Use read.csv to load the data into a variable, called activity. Print the column names of the data to see what you’re working with.
library(dplyr)
library(tidyr)
library(chron)
library(lattice)
library(ggplot2)
activity <- read.csv("activity.csv")
activity <- tbl_df(activity)
colnames(activity)
## [1] "steps" "date" "interval"
Make a histogram of the steps column of activity to visualize the data.
hist(activity$steps, xlab="Steps")
Use the mean and median functions on the steps column of the activity data.
step_mean <- mean(activity$steps, na.rm=TRUE)
step_med <- median(activity$steps, na.rm=TRUE)
{print(step_mean)
print(step_med)}
## [1] 37.3826
## [1] 0
Group the data by interval. Use the summarize function to group the activity data, and find the mean of each interval.
time_interval_means <- summarize(group_by(activity, interval), mean(steps, na.rm=TRUE))
Use the base plotting system to plot the average steps by time interval.
plot(time_interval_means, type="l",xlab="Time Interval", ylab = "Average Steps")
To find the time interval with the highest average steps, use the arrange function to arrange the time_interval_means by descending average steps. The first row will be the time interval with the highest average steps.
colnames(time_interval_means) <- c("interval", "steps")
time_interval_means <- arrange(time_interval_means, desc(steps))
(206.1698113 steps)
To impute missing values, I made each NA steps value equal to the average steps value for that time interval.
time_interval_means <- arrange(time_interval_means, interval)

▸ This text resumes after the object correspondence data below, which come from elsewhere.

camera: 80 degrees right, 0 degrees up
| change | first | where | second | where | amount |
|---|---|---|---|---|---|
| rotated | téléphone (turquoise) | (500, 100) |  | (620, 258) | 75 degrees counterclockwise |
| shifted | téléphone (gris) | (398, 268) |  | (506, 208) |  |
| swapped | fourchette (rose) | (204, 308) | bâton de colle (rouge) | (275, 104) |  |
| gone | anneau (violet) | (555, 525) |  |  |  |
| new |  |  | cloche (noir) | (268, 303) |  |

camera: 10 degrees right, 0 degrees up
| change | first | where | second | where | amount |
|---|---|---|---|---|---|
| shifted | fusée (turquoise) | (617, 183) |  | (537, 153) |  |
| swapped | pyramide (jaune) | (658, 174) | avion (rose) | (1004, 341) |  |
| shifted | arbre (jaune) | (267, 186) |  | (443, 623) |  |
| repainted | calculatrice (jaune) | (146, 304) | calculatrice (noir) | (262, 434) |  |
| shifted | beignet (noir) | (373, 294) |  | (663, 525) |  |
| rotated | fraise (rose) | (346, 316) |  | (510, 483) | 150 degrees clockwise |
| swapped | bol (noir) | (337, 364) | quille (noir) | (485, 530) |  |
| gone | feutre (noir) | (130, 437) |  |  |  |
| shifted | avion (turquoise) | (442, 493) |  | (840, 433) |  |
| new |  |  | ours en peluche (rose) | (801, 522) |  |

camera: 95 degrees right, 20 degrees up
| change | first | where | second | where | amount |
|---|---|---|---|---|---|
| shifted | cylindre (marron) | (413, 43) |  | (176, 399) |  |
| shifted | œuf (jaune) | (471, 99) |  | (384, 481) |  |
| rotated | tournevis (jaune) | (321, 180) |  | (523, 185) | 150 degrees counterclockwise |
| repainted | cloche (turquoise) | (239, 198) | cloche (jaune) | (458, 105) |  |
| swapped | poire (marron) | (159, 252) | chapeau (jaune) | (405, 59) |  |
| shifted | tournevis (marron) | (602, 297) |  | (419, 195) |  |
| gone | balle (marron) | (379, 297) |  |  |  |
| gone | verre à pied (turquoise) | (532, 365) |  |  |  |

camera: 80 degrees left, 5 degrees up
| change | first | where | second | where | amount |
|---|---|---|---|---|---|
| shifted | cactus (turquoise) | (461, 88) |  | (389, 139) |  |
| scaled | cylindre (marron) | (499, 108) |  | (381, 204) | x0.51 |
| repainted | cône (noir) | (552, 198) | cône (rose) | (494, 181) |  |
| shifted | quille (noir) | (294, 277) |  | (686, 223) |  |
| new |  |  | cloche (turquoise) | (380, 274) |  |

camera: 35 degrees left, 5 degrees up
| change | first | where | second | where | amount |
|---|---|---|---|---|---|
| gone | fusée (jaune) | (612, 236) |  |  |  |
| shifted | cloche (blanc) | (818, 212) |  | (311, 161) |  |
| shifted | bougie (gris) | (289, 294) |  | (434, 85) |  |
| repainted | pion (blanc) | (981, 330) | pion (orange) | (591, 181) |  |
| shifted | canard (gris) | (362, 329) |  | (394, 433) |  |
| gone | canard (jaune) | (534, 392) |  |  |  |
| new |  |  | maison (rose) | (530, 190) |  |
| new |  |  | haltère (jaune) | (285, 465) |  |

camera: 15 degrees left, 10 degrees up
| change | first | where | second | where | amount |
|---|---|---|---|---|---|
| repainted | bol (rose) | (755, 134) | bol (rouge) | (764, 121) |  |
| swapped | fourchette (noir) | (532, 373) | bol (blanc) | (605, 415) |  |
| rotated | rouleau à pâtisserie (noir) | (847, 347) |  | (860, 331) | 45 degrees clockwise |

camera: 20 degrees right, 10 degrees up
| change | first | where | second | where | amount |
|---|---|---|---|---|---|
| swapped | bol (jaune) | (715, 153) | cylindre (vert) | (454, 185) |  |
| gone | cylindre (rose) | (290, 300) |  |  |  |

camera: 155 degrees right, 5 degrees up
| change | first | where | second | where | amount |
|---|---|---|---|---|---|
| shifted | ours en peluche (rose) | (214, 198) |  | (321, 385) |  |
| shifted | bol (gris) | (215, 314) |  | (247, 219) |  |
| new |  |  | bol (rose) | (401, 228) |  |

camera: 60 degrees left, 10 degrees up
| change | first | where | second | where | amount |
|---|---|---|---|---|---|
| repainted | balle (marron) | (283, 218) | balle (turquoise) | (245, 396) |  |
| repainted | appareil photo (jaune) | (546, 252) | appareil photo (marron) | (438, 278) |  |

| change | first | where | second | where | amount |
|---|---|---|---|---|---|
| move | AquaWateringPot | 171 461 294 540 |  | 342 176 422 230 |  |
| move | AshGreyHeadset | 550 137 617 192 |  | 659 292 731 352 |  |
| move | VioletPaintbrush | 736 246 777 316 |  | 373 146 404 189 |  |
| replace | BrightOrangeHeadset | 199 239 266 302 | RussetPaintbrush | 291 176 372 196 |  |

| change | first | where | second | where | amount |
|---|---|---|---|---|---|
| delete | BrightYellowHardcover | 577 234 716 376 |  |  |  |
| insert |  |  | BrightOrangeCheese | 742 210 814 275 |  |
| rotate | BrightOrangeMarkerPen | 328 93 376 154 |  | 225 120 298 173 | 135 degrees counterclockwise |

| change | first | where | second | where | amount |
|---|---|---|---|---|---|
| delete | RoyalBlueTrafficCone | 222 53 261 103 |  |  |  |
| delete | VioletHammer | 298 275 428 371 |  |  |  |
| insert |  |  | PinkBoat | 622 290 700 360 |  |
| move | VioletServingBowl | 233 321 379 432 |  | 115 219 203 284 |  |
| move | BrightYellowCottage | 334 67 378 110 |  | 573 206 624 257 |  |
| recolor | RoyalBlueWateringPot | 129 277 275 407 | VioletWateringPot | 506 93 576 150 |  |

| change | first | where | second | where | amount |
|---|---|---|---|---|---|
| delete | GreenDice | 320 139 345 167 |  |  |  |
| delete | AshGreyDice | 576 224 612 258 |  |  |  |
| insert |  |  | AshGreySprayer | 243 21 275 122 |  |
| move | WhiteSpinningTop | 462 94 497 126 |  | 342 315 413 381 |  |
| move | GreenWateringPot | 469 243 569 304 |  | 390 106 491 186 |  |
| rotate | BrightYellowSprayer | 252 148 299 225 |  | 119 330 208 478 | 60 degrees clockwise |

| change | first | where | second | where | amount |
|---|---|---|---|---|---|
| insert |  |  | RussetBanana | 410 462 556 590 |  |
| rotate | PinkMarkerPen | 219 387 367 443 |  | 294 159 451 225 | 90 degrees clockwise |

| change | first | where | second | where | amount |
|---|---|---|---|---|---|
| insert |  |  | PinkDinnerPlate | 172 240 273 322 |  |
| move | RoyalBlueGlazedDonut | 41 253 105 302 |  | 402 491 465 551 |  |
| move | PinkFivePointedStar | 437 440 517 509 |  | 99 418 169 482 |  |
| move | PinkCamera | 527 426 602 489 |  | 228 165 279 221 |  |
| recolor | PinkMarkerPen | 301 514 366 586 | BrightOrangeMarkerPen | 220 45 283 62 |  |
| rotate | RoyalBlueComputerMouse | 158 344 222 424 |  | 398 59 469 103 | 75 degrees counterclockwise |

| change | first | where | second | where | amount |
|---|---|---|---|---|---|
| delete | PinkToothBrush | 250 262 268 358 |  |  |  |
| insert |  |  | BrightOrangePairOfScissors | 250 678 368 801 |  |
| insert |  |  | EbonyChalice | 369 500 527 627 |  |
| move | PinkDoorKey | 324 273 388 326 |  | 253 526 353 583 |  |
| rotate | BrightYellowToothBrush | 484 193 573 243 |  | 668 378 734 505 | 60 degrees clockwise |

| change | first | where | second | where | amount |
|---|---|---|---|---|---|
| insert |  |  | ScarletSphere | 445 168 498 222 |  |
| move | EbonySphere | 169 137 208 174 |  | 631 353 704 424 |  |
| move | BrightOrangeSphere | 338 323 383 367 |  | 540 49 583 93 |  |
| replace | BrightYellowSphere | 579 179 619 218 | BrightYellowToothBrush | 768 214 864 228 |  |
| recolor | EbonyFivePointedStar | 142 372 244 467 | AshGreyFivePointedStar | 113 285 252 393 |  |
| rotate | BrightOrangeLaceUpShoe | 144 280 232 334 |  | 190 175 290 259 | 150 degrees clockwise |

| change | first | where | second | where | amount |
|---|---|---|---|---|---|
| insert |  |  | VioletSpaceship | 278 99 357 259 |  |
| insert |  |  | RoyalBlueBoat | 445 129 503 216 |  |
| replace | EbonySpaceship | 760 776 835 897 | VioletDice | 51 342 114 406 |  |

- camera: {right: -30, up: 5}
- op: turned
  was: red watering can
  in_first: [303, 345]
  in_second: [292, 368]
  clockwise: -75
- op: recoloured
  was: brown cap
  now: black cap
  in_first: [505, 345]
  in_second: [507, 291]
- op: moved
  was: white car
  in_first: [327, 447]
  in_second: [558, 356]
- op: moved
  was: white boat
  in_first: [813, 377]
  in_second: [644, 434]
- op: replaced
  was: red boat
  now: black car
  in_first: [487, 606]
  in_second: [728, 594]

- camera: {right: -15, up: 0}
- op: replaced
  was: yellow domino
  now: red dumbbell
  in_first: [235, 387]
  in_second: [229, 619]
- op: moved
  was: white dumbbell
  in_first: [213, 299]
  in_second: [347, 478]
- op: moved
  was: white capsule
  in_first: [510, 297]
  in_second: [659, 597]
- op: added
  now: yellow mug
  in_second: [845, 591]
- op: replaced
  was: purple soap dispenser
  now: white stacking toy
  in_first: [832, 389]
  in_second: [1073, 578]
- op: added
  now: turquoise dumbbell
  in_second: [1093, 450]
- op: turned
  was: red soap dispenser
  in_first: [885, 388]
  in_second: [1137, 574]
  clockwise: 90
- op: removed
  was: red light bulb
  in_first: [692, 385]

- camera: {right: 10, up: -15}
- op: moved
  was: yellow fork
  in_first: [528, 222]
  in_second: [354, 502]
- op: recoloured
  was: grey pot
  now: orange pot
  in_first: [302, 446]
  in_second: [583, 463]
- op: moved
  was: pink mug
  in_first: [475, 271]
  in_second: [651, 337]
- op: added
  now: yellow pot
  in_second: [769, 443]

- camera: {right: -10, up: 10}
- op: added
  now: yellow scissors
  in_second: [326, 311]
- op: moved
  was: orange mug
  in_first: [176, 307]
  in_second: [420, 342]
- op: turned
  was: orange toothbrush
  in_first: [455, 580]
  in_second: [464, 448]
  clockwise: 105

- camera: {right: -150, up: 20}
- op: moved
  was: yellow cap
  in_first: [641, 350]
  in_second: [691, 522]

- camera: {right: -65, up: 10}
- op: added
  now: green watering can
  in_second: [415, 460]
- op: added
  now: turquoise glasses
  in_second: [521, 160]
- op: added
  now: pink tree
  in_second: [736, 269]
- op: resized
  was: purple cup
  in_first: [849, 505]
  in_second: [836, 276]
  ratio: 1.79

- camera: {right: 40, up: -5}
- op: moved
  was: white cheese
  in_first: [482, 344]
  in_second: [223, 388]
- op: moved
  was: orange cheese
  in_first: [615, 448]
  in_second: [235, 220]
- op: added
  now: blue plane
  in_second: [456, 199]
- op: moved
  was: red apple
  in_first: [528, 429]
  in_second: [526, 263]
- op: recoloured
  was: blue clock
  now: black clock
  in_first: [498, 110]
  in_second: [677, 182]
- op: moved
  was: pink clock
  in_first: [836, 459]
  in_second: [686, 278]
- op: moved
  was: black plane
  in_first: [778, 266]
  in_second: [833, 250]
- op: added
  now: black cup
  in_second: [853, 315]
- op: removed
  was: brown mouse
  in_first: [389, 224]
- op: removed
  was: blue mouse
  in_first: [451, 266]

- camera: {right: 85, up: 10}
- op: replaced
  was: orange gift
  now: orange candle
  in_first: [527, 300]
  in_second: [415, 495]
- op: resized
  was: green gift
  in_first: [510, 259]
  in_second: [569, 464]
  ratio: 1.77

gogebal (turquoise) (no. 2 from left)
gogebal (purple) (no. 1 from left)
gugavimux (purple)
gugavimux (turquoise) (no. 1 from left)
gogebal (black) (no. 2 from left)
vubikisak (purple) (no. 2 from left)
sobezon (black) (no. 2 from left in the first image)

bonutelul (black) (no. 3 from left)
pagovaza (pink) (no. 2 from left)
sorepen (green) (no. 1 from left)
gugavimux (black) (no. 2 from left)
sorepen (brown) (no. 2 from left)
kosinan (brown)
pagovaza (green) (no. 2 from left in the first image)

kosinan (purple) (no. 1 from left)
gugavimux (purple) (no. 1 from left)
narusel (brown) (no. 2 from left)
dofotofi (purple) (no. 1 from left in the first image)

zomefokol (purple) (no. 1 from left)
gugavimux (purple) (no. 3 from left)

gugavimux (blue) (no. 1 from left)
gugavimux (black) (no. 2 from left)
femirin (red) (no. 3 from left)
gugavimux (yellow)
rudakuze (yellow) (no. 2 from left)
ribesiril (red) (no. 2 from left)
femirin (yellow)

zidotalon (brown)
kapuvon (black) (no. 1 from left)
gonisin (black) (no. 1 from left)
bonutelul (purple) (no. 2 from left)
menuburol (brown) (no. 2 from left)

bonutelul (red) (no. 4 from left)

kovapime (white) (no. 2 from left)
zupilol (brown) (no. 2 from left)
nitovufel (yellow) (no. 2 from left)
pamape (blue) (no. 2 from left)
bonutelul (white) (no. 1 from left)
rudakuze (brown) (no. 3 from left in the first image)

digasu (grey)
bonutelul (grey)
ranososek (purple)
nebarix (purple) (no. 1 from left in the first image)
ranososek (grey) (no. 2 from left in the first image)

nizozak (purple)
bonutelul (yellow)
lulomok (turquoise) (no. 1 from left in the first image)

activity_imputed <- activity
for(i in 1:nrow(activity)){
if(is.na(activity[i,1])){
activity_imputed[i,1] <- as.numeric(time_interval_means[(activity[i,3]/5)+1,2])
}
}
hist(activity_imputed$steps, xlab="Steps")
step_mean_imputed <- mean(activity_imputed$steps, na.rm=TRUE)
step_med_imputed <- median(activity_imputed$steps, na.rm=TRUE)
{print(step_mean_imputed)
print(step_med_imputed)}
## [1] 37.6206
## [1] 0
Use dplyr’s mutate function to split the date column into two factors, TRUE for days that are weekends, or FALSE for days that are during the work week. Store this in a new column called day. Then, use the factor function to relabel day with Weekday and Weekend. Use lattice’s xyplot function to create a time plot of the average steps per interval split over Weekends and Weekdays
dayActivity <- mutate(activity, day=is.weekend(as.Date(activity$date)))
dayActivity$day <- factor(dayActivity$day, label=c("Weekday", "Weekend"))
dayActivity <- summarize(group_by(dayActivity, interval, day), mean(steps, na.rm=TRUE))
colnames(dayActivity) <- c("interval", "day", "steps")
xyplot(steps ~ interval | day, col="#68ab98", type="l", layout=c(1,2), data=dayActivity)
The the steps data for weekends and for weekdays are clearly different. On weekends, the steps taken between the \(500^{th}\) and \(2000^{th}\) time intervals are consistently higher than the other time intervals. On weekdays, there is a sizeable spike from the \(500^{th}\) to the \(1000^{th}\) time interval.